Data entries:
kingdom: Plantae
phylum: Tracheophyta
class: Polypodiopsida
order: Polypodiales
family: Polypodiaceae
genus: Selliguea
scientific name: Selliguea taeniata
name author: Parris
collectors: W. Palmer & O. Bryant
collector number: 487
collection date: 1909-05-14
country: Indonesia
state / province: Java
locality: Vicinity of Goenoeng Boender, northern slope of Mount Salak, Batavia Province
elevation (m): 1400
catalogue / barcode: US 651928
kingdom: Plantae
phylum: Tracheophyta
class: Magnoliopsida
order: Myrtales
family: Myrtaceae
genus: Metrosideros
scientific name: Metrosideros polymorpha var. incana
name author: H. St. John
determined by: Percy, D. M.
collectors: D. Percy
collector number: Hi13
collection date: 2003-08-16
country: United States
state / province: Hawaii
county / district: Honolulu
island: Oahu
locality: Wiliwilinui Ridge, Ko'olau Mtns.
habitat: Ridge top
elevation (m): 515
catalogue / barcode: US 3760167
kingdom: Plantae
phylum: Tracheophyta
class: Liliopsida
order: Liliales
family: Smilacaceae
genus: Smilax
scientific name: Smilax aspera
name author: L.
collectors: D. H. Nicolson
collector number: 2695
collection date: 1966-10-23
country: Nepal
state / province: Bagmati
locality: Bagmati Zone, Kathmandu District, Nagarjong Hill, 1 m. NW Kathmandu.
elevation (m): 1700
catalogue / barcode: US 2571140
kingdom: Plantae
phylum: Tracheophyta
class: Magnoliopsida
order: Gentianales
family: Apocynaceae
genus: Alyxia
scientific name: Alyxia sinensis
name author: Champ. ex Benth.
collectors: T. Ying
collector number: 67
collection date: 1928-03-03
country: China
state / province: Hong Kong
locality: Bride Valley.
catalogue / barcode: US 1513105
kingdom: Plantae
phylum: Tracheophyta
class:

_Exercise brief_:
Copy every line of all the items above without changing anything.

_Exercise response_:
kingdom: Plantae
phylum: Tracheophyta
class: Polypodiopsida
order: Polypodiales
family: Polypodiaceae
genus: Selliguea
scientific name: Selliguea taeniata
name author: Parris
collectors: W. Palmer & O. Bryant
collector number: 487
collection date: 1909-05-14
country: Indonesia
state / province: Java
locality: Vicinity of Goenoeng Boender, northern slope of Mount Salak, Batavia Province
elevation (m): 1400
catalogue / barcode: US 651928
kingdom: Plantae
phylum: Tracheophyta
class: Magnoliopsida
order: Myrtales
family: Myrtaceae
genus: Metrosideros
scientific name: Metrosideros polymorpha var. incana
name author: H. St. John
determined by: Percy, D. M.
collectors: D. Percy
collector number: Hi13
collection date: 2003-08-16
country: United States
state / province: Hawaii
county / district: Honolulu
island: Oahu
locality: Wiliwilinui Ridge, Ko'olau Mtns.
habitat: Ridge top
elevation (m): 515
catalogue / barcode: US 3760167
kingdom: Plantae
phylum: Tracheophyta
class: Liliopsida
order: Liliales
family: Smilacaceae
genus: Smilax
scientific name: Smilax aspera
name author: L.
collectors: D. H. Nicolson
collector number: 2695
collection date: 1966-10-23
country: Nepal
state / province: Bagmati
locality: Bagmati Zone, Kathmandu District, Nagarjong Hill, 1 m. NW Kathmandu.
elevation (m): 1700
catalogue / barcode: US 2571140
kingdom: Plantae
phylum: Tracheophyta
class: Magnoliopsida
order: Gentianales
family: Apocynaceae
genus: Alyxia
scientific name: Alyxia sinensis
name author: Champ. ex Benth.
collectors: T. Ying
collector number: 67
collection date: 1928-03-03
country: China
state / province: Hong Kong
locality: Bride Valley.
catalogue / barcode: US 1513105
kingdom: Plantae
phylum: Tracheophyta
class:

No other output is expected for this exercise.